For this edition we have chosen to group specific approaches together: Part 4 contains four well-known "home-grown" early childhood education approaches (High/Scope, Spectrum, Bank Street or Developmental-Interaction Approach, and the Project Approach), and Part 5 contains four programs that have their origins in Europe (Reggio Emilia, Waldorf, Montessori, and Pyramid). The reader is invited to compare the approaches within and across Parts 4 and 5. In Part 4 we have grouped them in an order that we believe goes from most focused to least focused on intellectual development, but with an increased concern for the whole child. In Part 5 the reverse is the case. A recent distinction between the experiential and functional perspectives made by David Elkind guided how we grouped these chapters. Reggio and Waldorf are considered to be more concerned with the whole child and the child's experiential perspective, and Montessori and Pyramid more enmeshed in the adult's functionalist perspective and on cognitive or learning outcomes. This arrangement permits ease of comparison between and across programs that have their roots in Europe and the United States.

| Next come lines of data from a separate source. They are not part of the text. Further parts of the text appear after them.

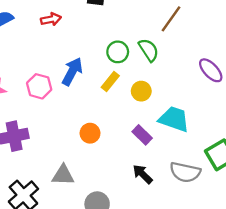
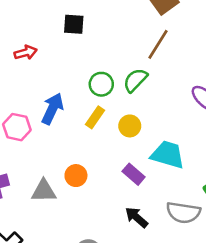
green semicircle: (149, 50) -> (135, 80), turned -100
gray triangle: (63, 175) -> (44, 191), moved

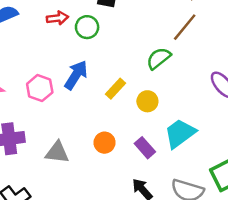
green circle: (101, 84) -> (87, 27), moved
cyan trapezoid: (168, 155) -> (180, 133), turned -60
orange circle: (76, 176) -> (105, 143), moved

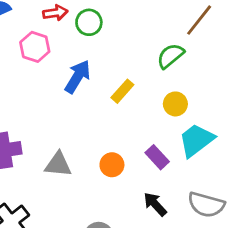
pink hexagon: (40, 88) -> (35, 47), moved
yellow circle: (147, 101) -> (175, 104), moved
orange circle: (105, 143) -> (112, 165), moved

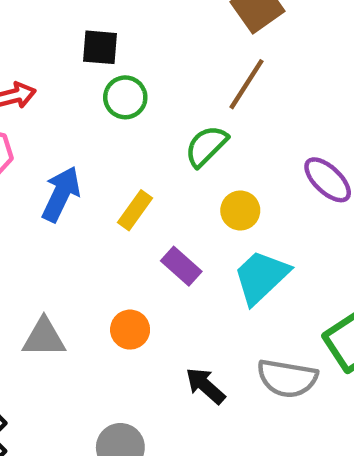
green circle: (89, 22) -> (125, 97), moved
yellow circle: (175, 104) -> (240, 210), moved
purple rectangle: (157, 157) -> (181, 266), moved

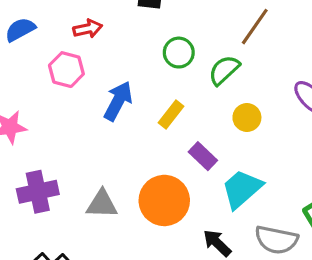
green circle: (125, 97) -> (179, 53), moved
cyan trapezoid: (261, 277) -> (242, 189), moved
orange circle: (130, 330) -> (164, 200), size x1.8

This edition not only has a new author for the infant and toddler care chapter, Kimberlee Whaley (chapter 2), but also new chapter topics and authors for chapters 11, 15, 17 and an Epilogue. Spectrum, which was inspired by the theories of David Henry Feldman and Howard Gardner concerning nonuniversal development and multiple intelligences, is presented by Jie-Qi Chen; Waldorf is presented by Christy Williams and Jim Johnson, and Pyramid by Jef J. van Kuyk. All three additional approaches or models of early childhood education are growing in popularity and use, and they have solid reputations in the field. Finally, in the Epilogue, the reader is treated with Marianne Bloch's cogent and critical analysis of the field and timely suggestions as we move further into the twenty-first century.

The book overall includes much content that should add to the reader's acumen of early childhood education pedagogy, practice, and policy. Many applications are traced to philosophy and theory. Historical foundations are included in many chapters, as well as conceptual frameworks and models or images of the child. Complex particulars are introduced and discussed, as real-world issues and challenges may, and often do, collide with ideals and best-laid plans. Early childhood education is constantly on the move, and a book of this nature is meant to help all of us keep up with advancements in best practices in nurturing the minds and psyches of the most valuable resources of our world young children.